Thesenewpuritans


These New Puritans  Issue #35 Issue #35

Beat Pyramid (Domino)

These New Puritans’ angular guitar lines, sing-chant delivery, and cryptic lyrics on their stateside debut, Beat Pyramid, are heavily indebted to the Fall’s Mark E. Smith. Like Franz Ferdinand, These New Puritans borrow from the Fall’s Hex Enduction Hour–era post-punk but give its aesthetics a modern makeover. They offer up the same trebly guitar and repetitive beats but with catchier choruses and danceable rhythms. While Smith has retained his characteristic bitterness for the music industry and the world around him, this foursome is hardly anti-commercial. In 2007, the band composed a 15-minute soundtrack to Hedi Slimane’s Dior Homme fashion show (“Navigate, Navigate”), and drummer George Barnett has appeared on “best dressed” lists for NME and GQ.

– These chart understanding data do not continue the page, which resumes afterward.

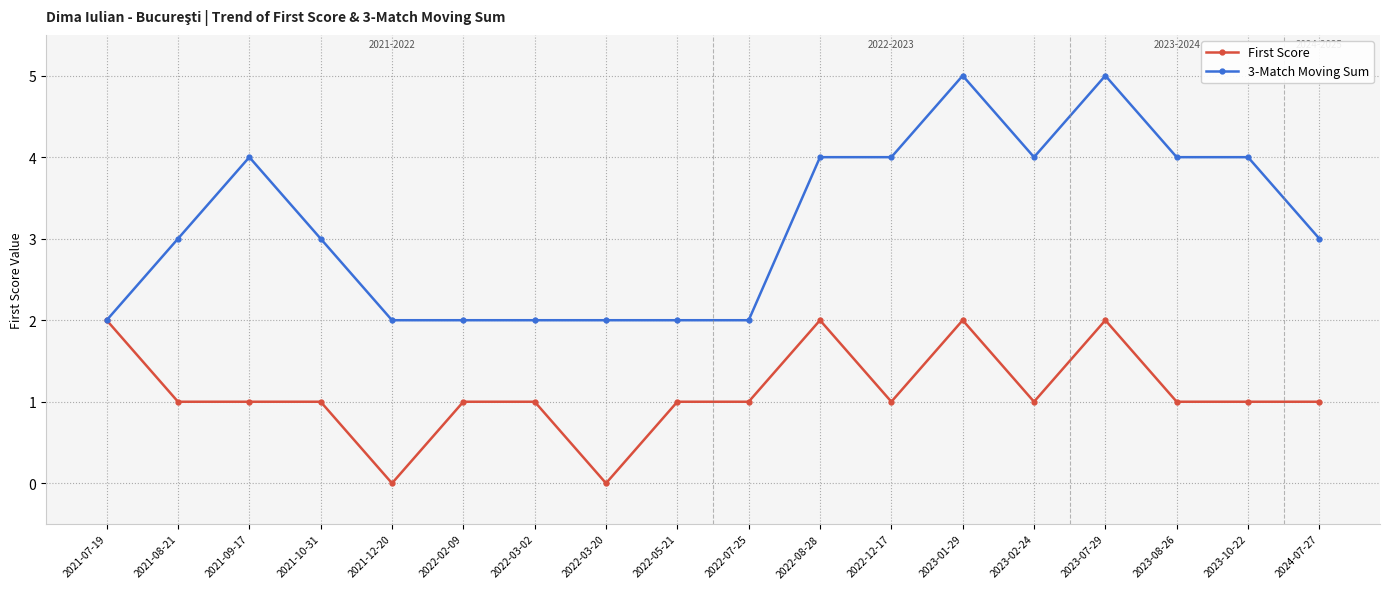

What position from the right is 2022-07-25?

9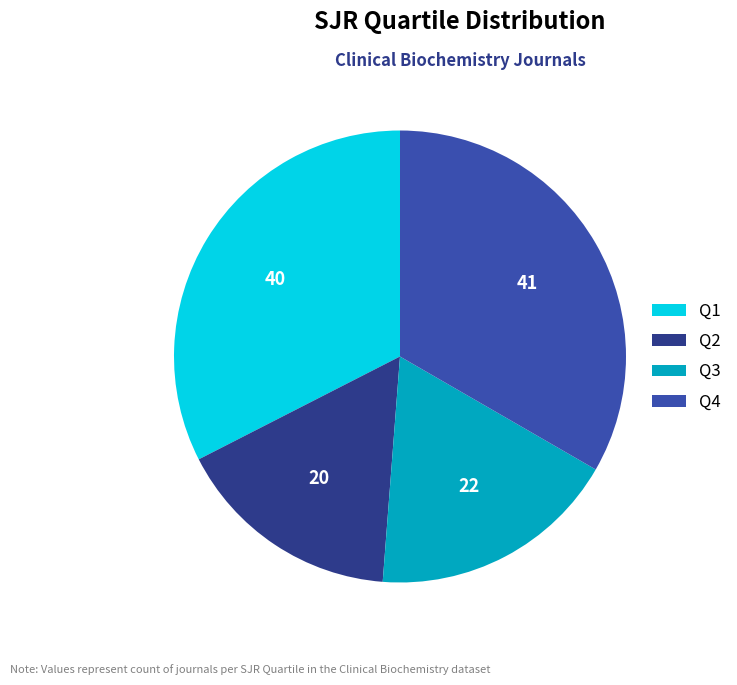

Rank the categories by value from highest to lowest.

Q4, Q1, Q3, Q2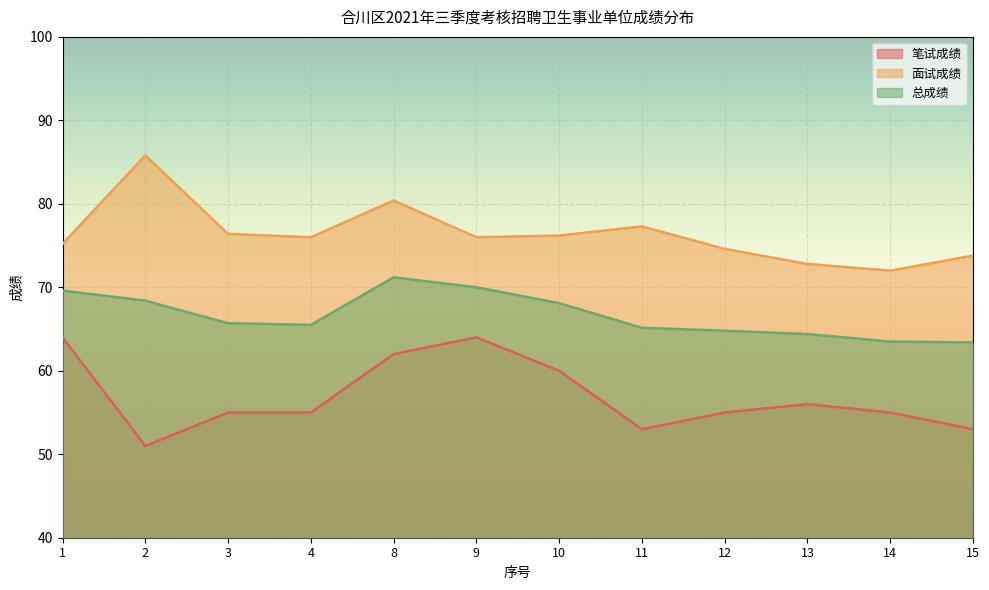

The 笔试成绩 series shows 88.9 at 14. True or false?

False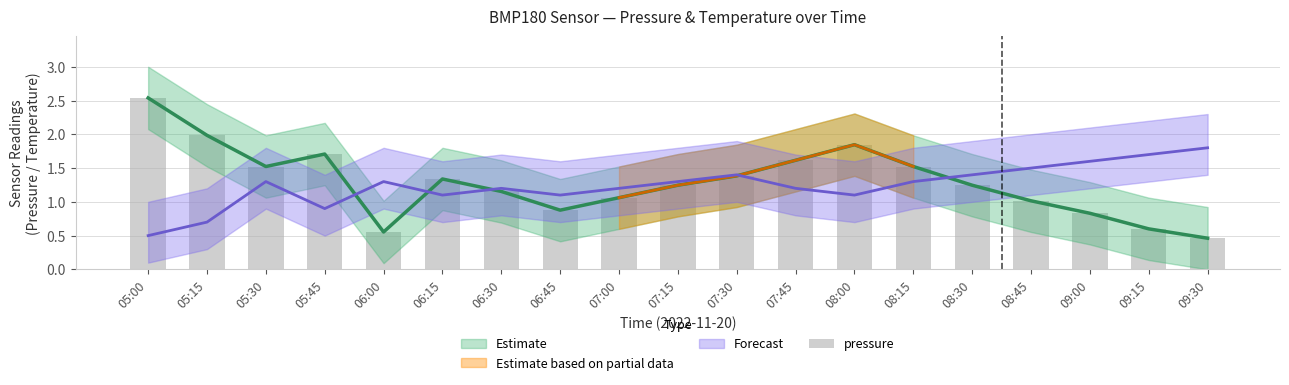

True or false: the data shows 2.5 at 05:00.

True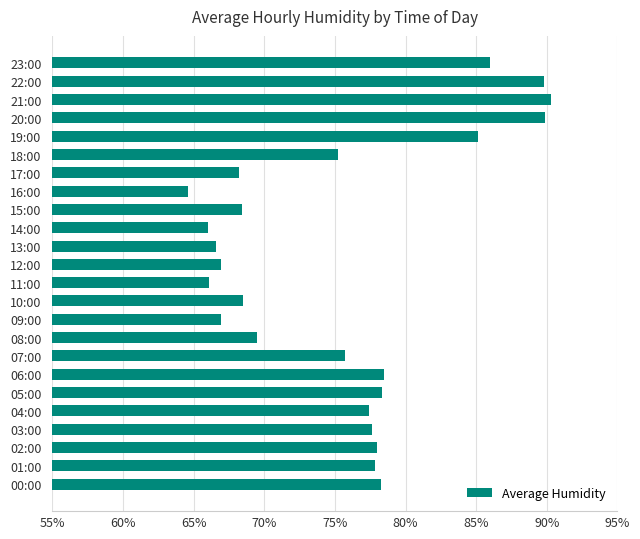

What is the average value?

75.4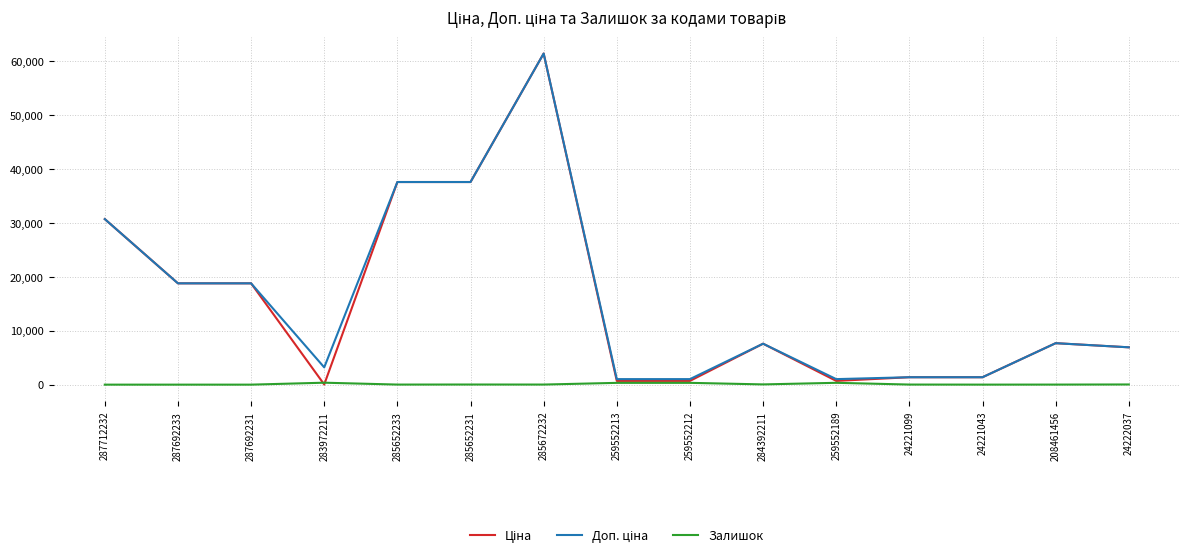

The Залишок series shows 11.0 at 208461456. True or false?

True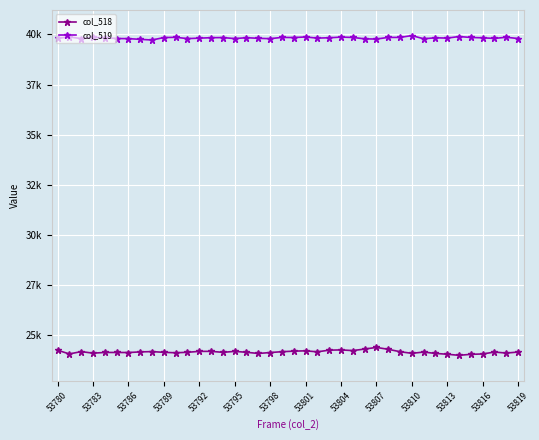

Does the chart have visible grid lines?

Yes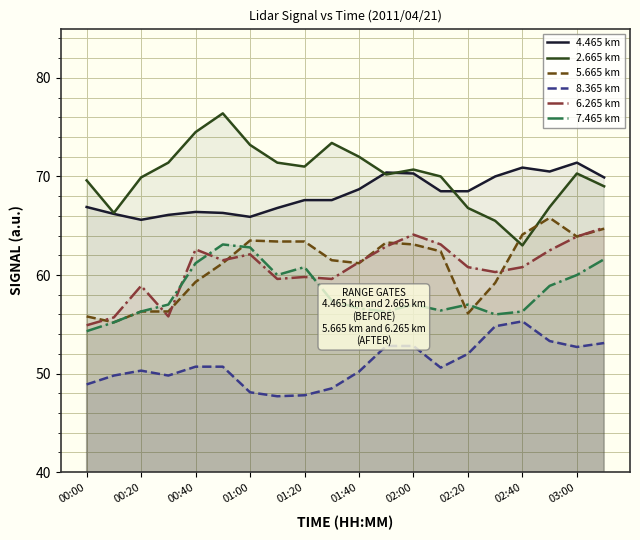

At how many categories does at least one series exceed 60?

20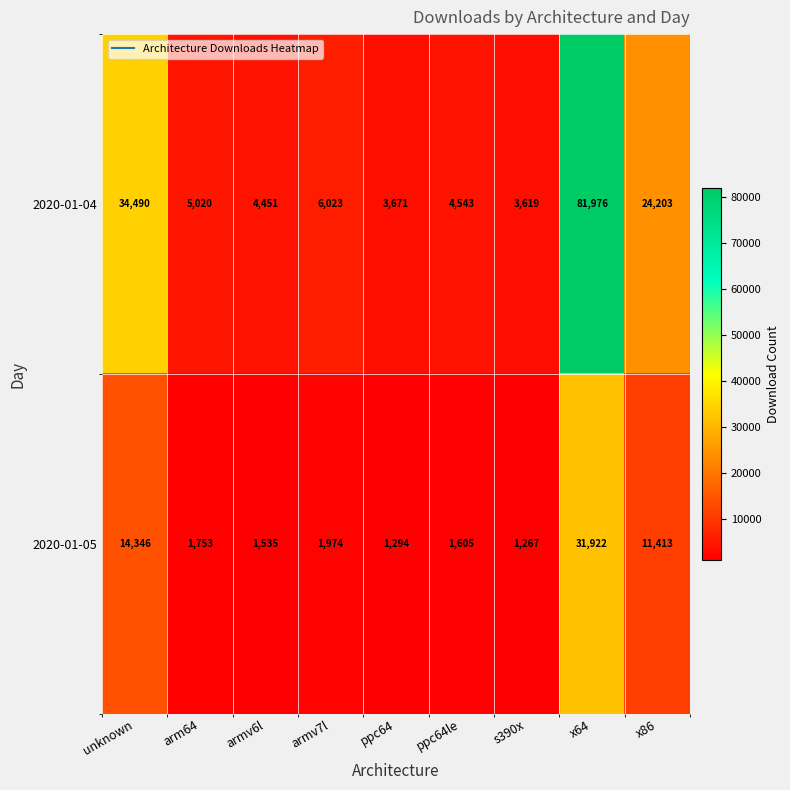

Reading left to right, list all the values displayed in this chart.

2020-01-04: unknown=34490	arm64=5020	armv6l=4451	armv7l=6023	ppc64=3671	ppc64le=4543	s390x=3619	x64=81976	x86=24203
2020-01-05: unknown=14346	arm64=1753	armv6l=1535	armv7l=1974	ppc64=1294	ppc64le=1605	s390x=1267	x64=31922	x86=11413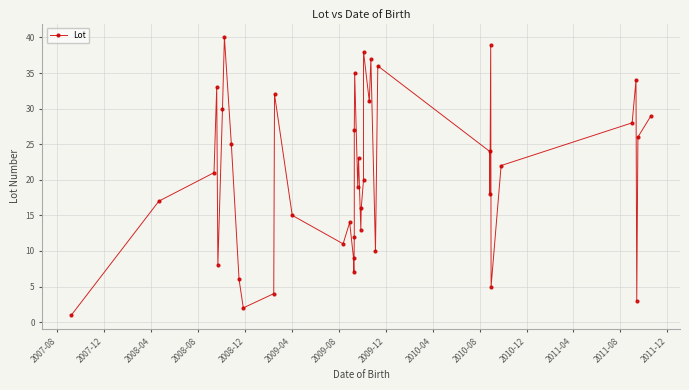

How many data points are above 21?

19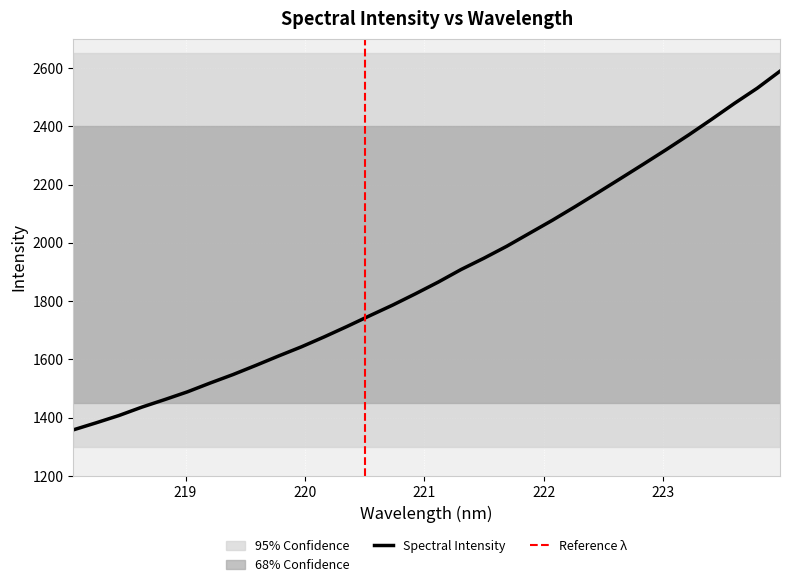

What is the greatest value displayed?

2589.2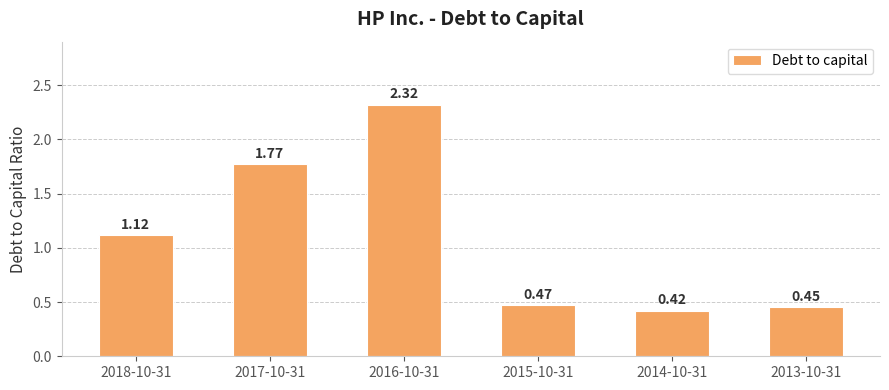

List the labels in order of value, largest first.

2016-10-31, 2017-10-31, 2018-10-31, 2015-10-31, 2013-10-31, 2014-10-31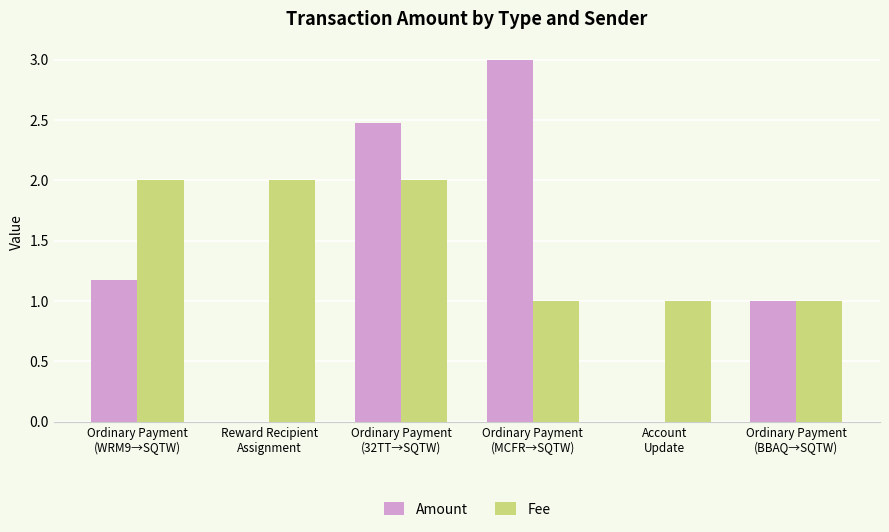

What is the maximum value for Fee?

2.0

These New Puritans may be courting fame, but they have a sense of humor about it. In the obviously radio-ready “Elvis,” singer-guitarist Jack Barnett (twin brother of drummer George) proclaims, “Now we’re being watched by experts” and “I’m gonna tell you my secrets … but I can’t find the words,” with a tongue-in-cheek sneer while the icy whine of Sophie Sleigh-Johnson’s synthesizer and an acrid guitar spit out hooks that cannot be resisted. It’s hard to tell if the lyrics on Beat Pyramid are pretentious, nerdy, or an elaborate inside joke, with references to the importance of numbers and colors (“Numerology (Numbers),” “Colours,” “4”), terrorist cells (“Swords Of Truth”), and the melting of polar ice caps (“Infinity Ytinifni”).

No matter what they hope to convey, these 19-year-olds from just north of London are onto something, and it’s impossible to ignore their fluid combination of trance-dub beats and spiky melodies.